JS: We’re very aware that the number one way to grow Skype is to build products the users love. That is our first mandate always. Once you have a product users love, we can accelerate it by some smart marketing programs. (By the way if you don’t have a product that users love no amount of marketing on earth will save you, right?) So we do have a product that users love and I don’t think we have done as much as we could to communicate that.

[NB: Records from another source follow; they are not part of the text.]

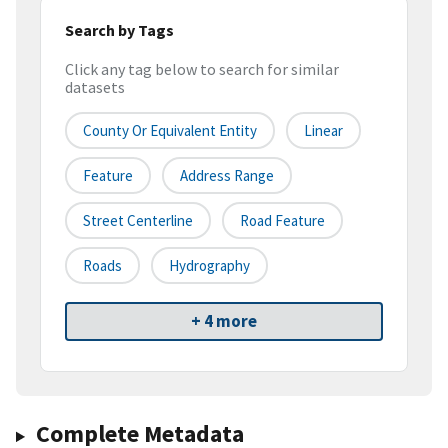
Search by Tags
Click any tag below to search for similar
datasets
County Or Equivalent Entity
Linear
Feature
Address Range
Street Centerline
Road Feature
Roads
Hydrography
+ 4 more
Complete Metadata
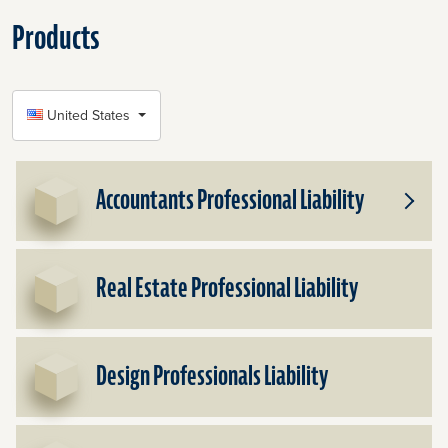
Products
SELECT COUNTRY
United States
Accountants Professional Liability
Toggle
Subpr
for
Accou
Real Estate Professional Liability
Profes
Liabilit
Design Professionals Liability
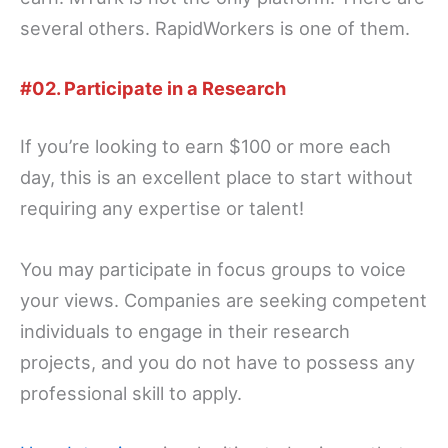
several others. RapidWorkers is one of them.
#02. Participate in a Research
If you’re looking to earn $100 or more each
day, this is an excellent place to start without
requiring any expertise or talent!
You may participate in focus groups to voice
your views. Companies are seeking competent
individuals to engage in their research
projects, and you do not have to possess any
professional skill to apply.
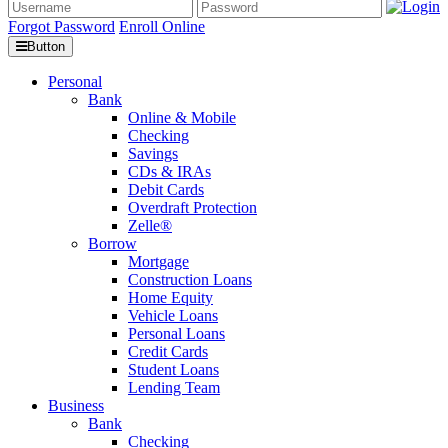
Forgot Password
Enroll Online
Button
Personal
Bank
Online & Mobile
Checking
Savings
CDs & IRAs
Debit Cards
Overdraft Protection
Zelle®
Borrow
Mortgage
Construction Loans
Home Equity
Vehicle Loans
Personal Loans
Credit Cards
Student Loans
Lending Team
Business
Bank
Checking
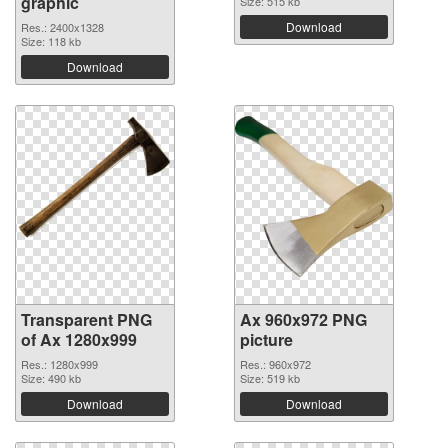
graphic
Size: 515 kb
Download
Res.: 2400x1328
Size: 118 kb
Download
Transparent PNG
Ax 960x972 PNG
of Ax 1280x999
picture
Res.: 1280x999
Res.: 960x972
Size: 490 kb
Size: 519 kb
Download
Download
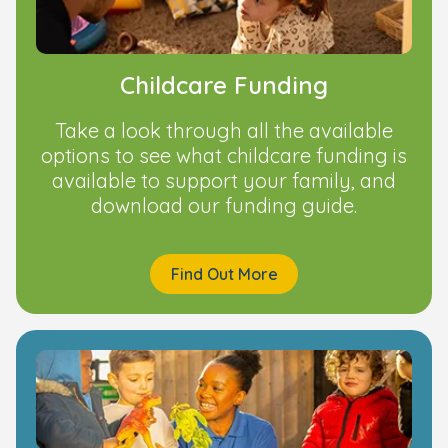
Childcare Funding
Take a look through all the available
options to see what childcare funding is
available to support your family, and
download our funding guide.
Find Out More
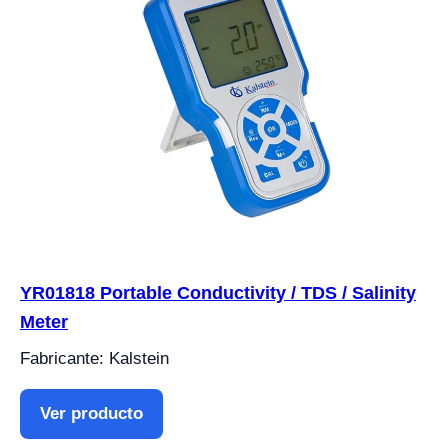
YR01818 Portable Conductivity / TDS / Salinity
Meter
Fabricante: Kalstein
Ver producto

Oprah is a great example. It is not our intention and people should not expect massive multi-million dollar marketing budgets from Skype. But there are some smart tactical things we can do working together with evangelists like Oprah to build awareness. It’s our belief that once you’ve grown awareness, people will try it; once they try it they’ll love it. and the rest takes care of itself. At the Democratic national convention we were quite happy to see many of the national broadcasters using Skype as a way to expand their coverage and you should be looking for more programs like that in the United States in the year to come.

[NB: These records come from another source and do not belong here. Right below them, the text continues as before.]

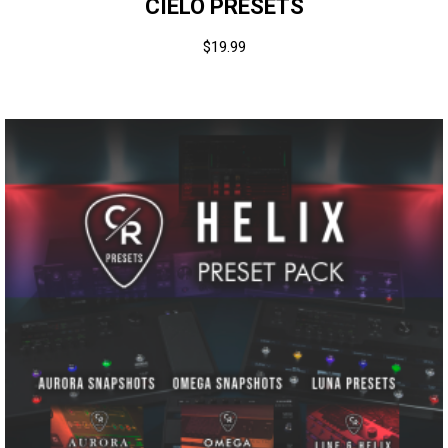
CIELO PRESETS
$
19.99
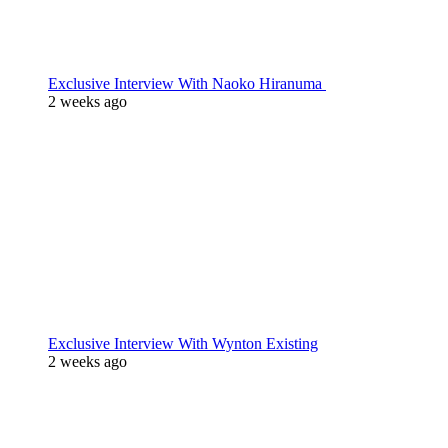
Exclusive Interview With Naoko Hiranuma
2 weeks ago
Exclusive Interview With Wynton Existing
2 weeks ago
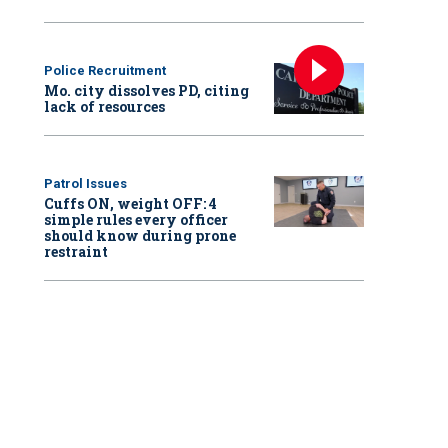
Police Recruitment
Mo. city dissolves PD, citing
lack of resources
Patrol Issues
Cuffs ON, weight OFF: 4
simple rules every officer
should know during prone
restraint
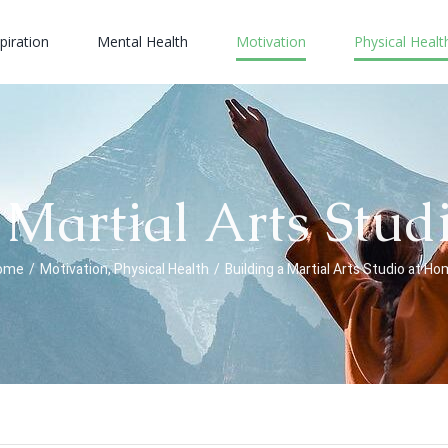
piration
Mental Health
Motivation
Physical Healt
 Martial Arts Stu
ome
/
Motivation
,
Physical Health
/
Building a Martial Arts Studio at H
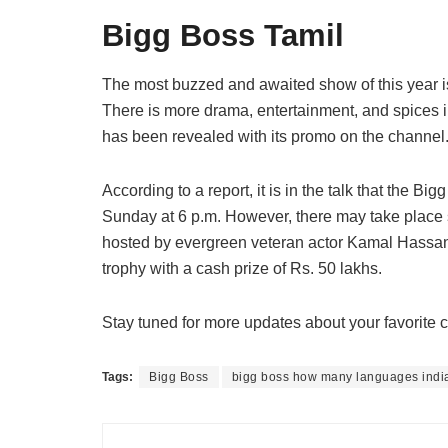
Bigg Boss Tamil
The most buzzed and awaited show of this year is a
There is more drama, entertainment, and spices in
has been revealed with its promo on the channel
According to a report, it is in the talk that the B
Sunday at 6 p.m. However, there may take place 
hosted by evergreen veteran actor Kamal Hassan. 
trophy with a cash prize of Rs. 50 lakhs.
Stay tuned for more updates about your favorit
Tags:
Bigg Boss
bigg boss how many languages indi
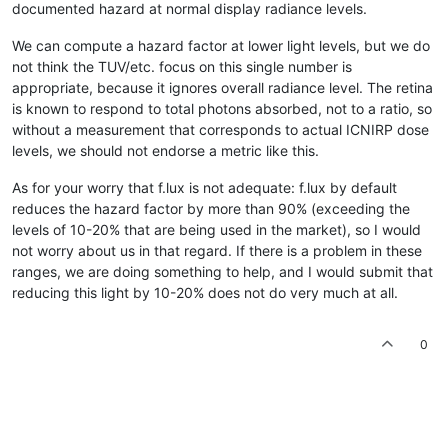
documented hazard at normal display radiance levels.
We can compute a hazard factor at lower light levels, but we do
not think the TUV/etc. focus on this single number is
appropriate, because it ignores overall radiance level. The retina
is known to respond to total photons absorbed, not to a ratio, so
without a measurement that corresponds to actual ICNIRP dose
levels, we should not endorse a metric like this.
As for your worry that f.lux is not adequate: f.lux by default
reduces the hazard factor by more than 90% (exceeding the
levels of 10-20% that are being used in the market), so I would
not worry about us in that regard. If there is a problem in these
ranges, we are doing something to help, and I would submit that
reducing this light by 10-20% does not do very much at all.
0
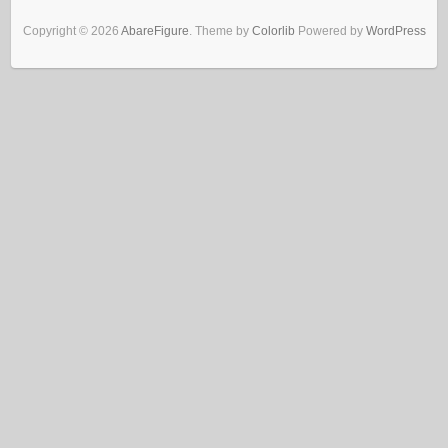
Copyright © 2026
AbareFigure
. Theme by
Colorlib
Powered by
WordPress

SJ: China is your biggest market?
JS: In terms of total users it’s one of our top markets; the answer is yes.
SJ: QQ is still kicking butt in China? What strategy do you have in your existing partnership with Tom?
JS: We have a great partnership with Tom who knows the local market very well. Tom is also a very entrepreneurial, innovative, fast moving company. We’re very pleased to be partnering with them; they’re the right partner to continue building our presence in China.

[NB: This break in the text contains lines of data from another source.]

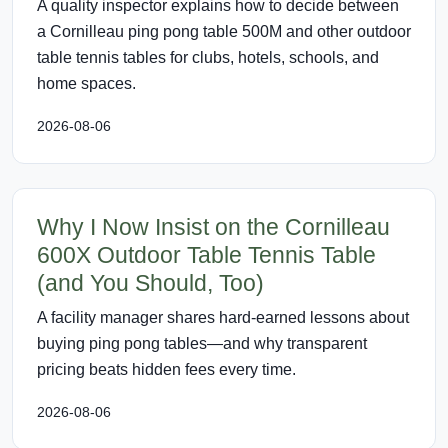
A quality inspector explains how to decide between
a Cornilleau ping pong table 500M and other outdoor
table tennis tables for clubs, hotels, schools, and
home spaces.
2026-08-06
Why I Now Insist on the Cornilleau
600X Outdoor Table Tennis Table
(and You Should, Too)
A facility manager shares hard-earned lessons about
buying ping pong tables—and why transparent
pricing beats hidden fees every time.
2026-08-06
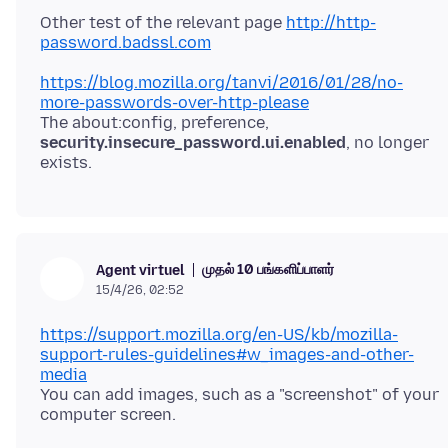
Other test of the relevant page
http://http-
password.badssl.com
https://blog.mozilla.org/tanvi/2016/01/28/no-
more-passwords-over-http-please
The about:config, preference,
security.insecure_password.ui.enabled
, no longer
முதல் 10 பங்களிப்பாளர்
Agent virtuel
15/4/26, 02:52
https://support.mozilla.org/en-US/kb/mozilla-
support-rules-guidelines#w_images-and-other-
media
You can add images, such as a "screenshot" of your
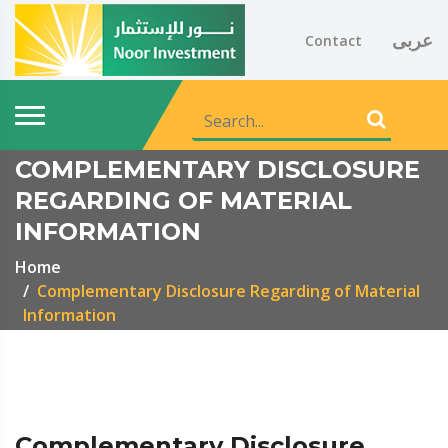
عربى
Contact
COMPLEMENTARY DISCLOSURE
REGARDING OF MATERIAL
INFORMATION
Home
Complementary Disclosure Regarding of Material
Information
Complementary Disclosure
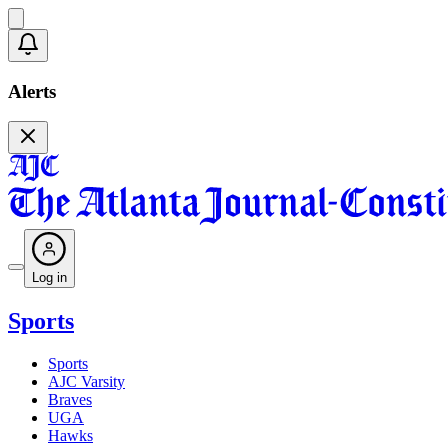
Alerts
Log in
Sports
Sports
AJC Varsity
Braves
UGA
Hawks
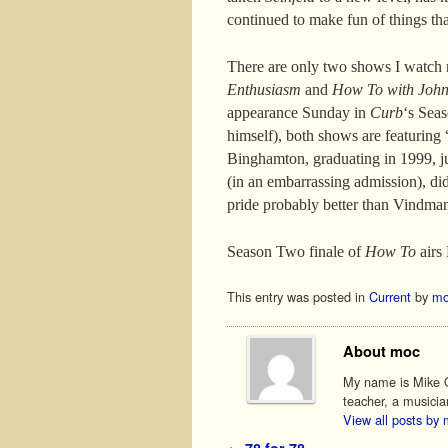
continued to make fun of things th
There are only two shows I watch 
Enthusiasm
and
How To with John
appearance Sunday in
Curb
‘s Sea
himself), both shows are featurin
Binghamton, graduating in 1999, jus
(in an embarrassing admission), didn
pride probably better than Vindman
Season Two finale of
How To
airs 
This entry was posted in
Current
by
mo
About moc
My name is Mike O'
teacher, a musicia
View all posts by
←
78 for 78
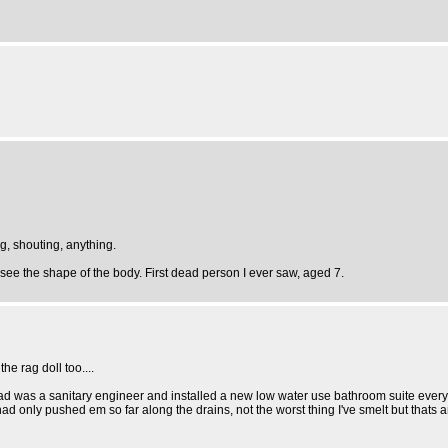
g, shouting, anything.
see the shape of the body. First dead person I ever saw, aged 7.
he rag doll too....
dad was a sanitary engineer and installed a new low water use bathroom suite every 
ad only pushed em so far along the drains, not the worst thing I've smelt but that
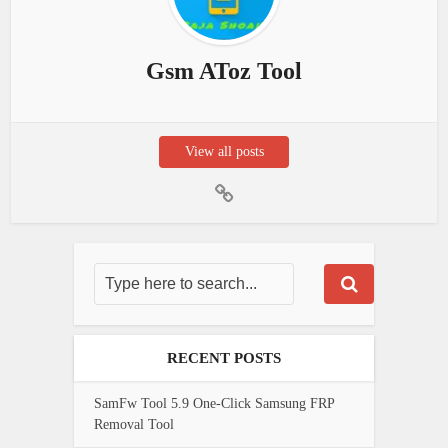
Gsm AToz Tool
View all posts
RECENT POSTS
SamFw Tool 5.9 One-Click Samsung FRP
Removal Tool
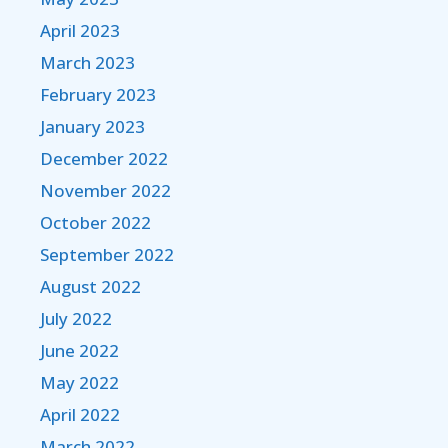
April 2023
March 2023
February 2023
January 2023
December 2022
November 2022
October 2022
September 2022
August 2022
July 2022
June 2022
May 2022
April 2022
March 2022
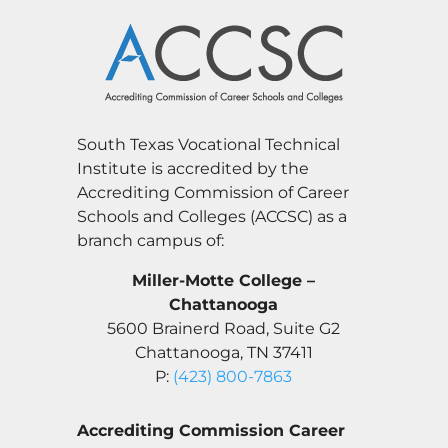
South Texas Vocational Technical
Institute is accredited by the
Accrediting Commission of Career
Schools and Colleges (ACCSC) as a
branch campus of:
Miller-Motte College –
Chattanooga
5600 Brainerd Road, Suite G2
Chattanooga, TN 37411
P:
(423) 800-7863
Accrediting Commission Career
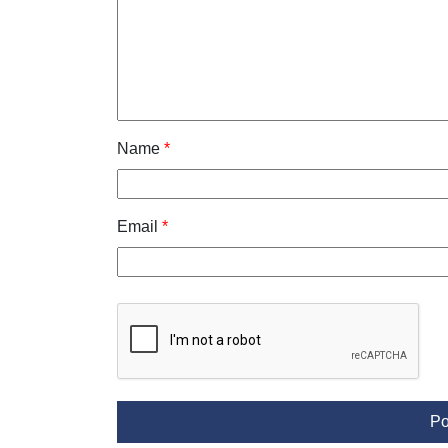
Name
*
Email
*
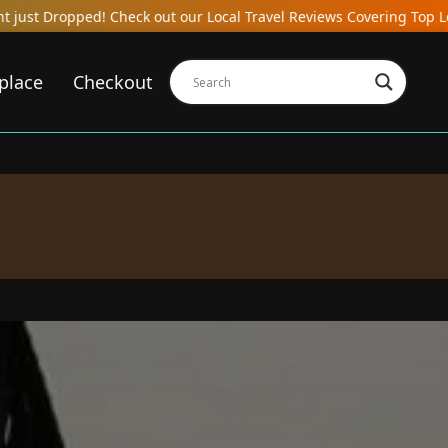
k out our Local Travel Reviews Covering Top Local Bars, Hotels, R
place
Checkout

SJ: Do you have your own people in Asia?
JS: A couple of people in Asia who work with our partners to make sure they’re getting the support they need and also giving us real feedback from the market on what we need to be doing on [our] core platform to be able to support Asia better.
SJ: How about India?
JS: We don’t have anyone working in India. We don’t have a partnership in India to announce but we are seeing good growth in India but we think it’s a terrific market and we are expecting to have more focus on that in 2009
My observation, five months in, [is that] markets where Skype has the most power are markets where you have high broadband connectivity, you have a large ex-pat population, and where the local telephony system is not as efficient as it could be. Many of the developing markets meet that profile so we think we have a huge opportunity in developing markets such as India and it’s our intention to focus more on that in the coming year.
SJ: To succeed in the mobile market place, mobile device manufacturers have had to build carrier relationships. What does Skype need to do with either handset manufacturers and/ or carriers to succeed in the mobile market?
JS: I don’t think the carriers should be able to dictate what software the users get to use. any company,. the smallest startup in the world, if it has really outstanding software ought to be able to take on the whole world and not have to hire 50 people to develop relationships with 300 carriers.